Enforcement Points

Enforcement is the pivotal element of the whole NAC architecture, as all the access decisions are implemented here. NAC offerings from vendors tend to favour their own product lines: for example some traditional network companies implement access control on their layer2/3 switch (which may be a difficulty for users who have different brand switches). Here are the possible enforcement options currently available in the market:

• Inline: includes firewalls, layer 2/3 switches and purpose built appliances.
• 802.1X: IEEE standard for port based access control.
• DHCP: IP assignment restrictions.

Inline based enforcement options include firewalls, layer2/3 switches or purpose built dedicated inline appliances. Some vendor’s NAC solutions offer support for other vendor’s firewalls and switches for enforcement, which is welcome news for users who have a multi-vendor networking infrastructure.

Considerations for inline devices are:

• Bandwidth requirements: must support the traffic and provide future scalability, or else the inline device will become the choke point.
• High availability: redundancy is expected, in case the primary inline device fails (and the time associated with fail over).
• The degree of separation provided between the endpoints and the business critical systems inside the network.
• Reporting from the enforcement device: for both compliant and non complaint endpoints.

802.1X or port based network access control is a protocol based on Extensible Access Protocol (EAP), an IEEE standard.
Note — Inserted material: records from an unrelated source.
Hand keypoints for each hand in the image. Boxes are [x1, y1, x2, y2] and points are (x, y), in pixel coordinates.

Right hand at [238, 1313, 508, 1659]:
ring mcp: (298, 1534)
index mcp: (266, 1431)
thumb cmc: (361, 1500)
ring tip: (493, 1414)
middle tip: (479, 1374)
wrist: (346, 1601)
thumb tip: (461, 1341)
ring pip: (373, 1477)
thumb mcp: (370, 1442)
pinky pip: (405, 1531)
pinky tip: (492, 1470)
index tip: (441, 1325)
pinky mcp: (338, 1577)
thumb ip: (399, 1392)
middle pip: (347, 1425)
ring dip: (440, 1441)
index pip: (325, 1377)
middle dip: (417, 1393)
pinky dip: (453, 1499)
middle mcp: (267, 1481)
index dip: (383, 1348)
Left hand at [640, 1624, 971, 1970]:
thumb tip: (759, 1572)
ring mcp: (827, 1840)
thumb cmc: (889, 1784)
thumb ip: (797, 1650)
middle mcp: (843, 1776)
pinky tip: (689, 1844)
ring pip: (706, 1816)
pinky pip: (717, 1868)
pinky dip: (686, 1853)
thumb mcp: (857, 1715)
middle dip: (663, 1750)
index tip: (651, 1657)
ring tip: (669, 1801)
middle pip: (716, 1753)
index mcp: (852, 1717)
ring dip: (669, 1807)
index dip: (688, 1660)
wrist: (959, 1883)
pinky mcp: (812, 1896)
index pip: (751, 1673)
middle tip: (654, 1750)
New generation layer 2/3 switches offer the possibility of segregating specific IP’s onto a separate VLAN, and imposing various access control lists on the VLAN traffic.
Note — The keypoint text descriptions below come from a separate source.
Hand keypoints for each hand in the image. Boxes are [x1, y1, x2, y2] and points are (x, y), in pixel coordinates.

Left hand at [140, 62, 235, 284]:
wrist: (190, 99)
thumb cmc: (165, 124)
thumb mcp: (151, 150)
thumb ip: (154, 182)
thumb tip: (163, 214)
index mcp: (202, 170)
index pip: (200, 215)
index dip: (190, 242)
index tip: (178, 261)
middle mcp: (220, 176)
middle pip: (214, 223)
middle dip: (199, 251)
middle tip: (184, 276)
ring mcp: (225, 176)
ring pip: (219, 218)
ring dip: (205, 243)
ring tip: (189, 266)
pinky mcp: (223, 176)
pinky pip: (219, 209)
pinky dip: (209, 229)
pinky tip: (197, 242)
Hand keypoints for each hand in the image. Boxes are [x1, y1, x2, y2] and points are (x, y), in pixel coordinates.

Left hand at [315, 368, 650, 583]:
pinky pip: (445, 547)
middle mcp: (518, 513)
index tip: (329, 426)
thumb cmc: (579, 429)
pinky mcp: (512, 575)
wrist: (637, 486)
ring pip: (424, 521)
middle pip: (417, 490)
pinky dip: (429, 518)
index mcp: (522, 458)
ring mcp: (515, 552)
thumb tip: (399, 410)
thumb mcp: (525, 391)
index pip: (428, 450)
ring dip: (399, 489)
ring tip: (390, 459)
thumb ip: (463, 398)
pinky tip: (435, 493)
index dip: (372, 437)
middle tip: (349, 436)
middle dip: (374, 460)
802.1X has three major components: the Supplicant, which is the person or endpoint attempting access, the Authenticator, which is the device that the Supplicant is attempting to connect to, and the Authentication server, which holds credentials. The process of gaining access is:

• The end user machine connects to the Authenticator, which can be a WLAN access point or a LAN switch.
• The Authenticator sets the port to ‘unauthorized’, which will only permit 802.1X traffic, and requests authentication data from the endpoint. The endpoint returns it’s authentication data to the Authenticator.
• The Authenticator knows the Authentication server, and forward to the request to authentication server (typically a RADIUS server). The radius server returns a pass/fail.
• Once the authentication is successful, the Authenticator opens the port for the supplicant to join the network.

DHCP based access restriction works on the premise that the endpoint user will play by the rules of the game. Purely DHCP based restriction may not prove to be effective as it is possible to bypass. DHCP assigns quarantined or unknown end points to an IP address that is restricted by ACL’s on switches/routers. Some of the considerations for the DHCP method of enforcement are:

• Is this secure enough for the environment? Requires a risk analysis for the given environment.
• Is the existing environment’s architecture suitable for this enforcement? Possibilities here include placing a NAC server inline with DHCP.
• Does it require a significant additional outlay for the equipment?

Policy and remediation service

Policy and remediation services are the last part of NAC picture, though the endpoint assessment is done against the policy set by administrator at the very start of NAC process. Once the assessment is carried out on the endpoint, and matched against the policy for compliance, the decision to restrict or allow the endpoint is taken. If the endpoint is restricted due to a failure to comply with one or more policies, the endpoint is quarantined.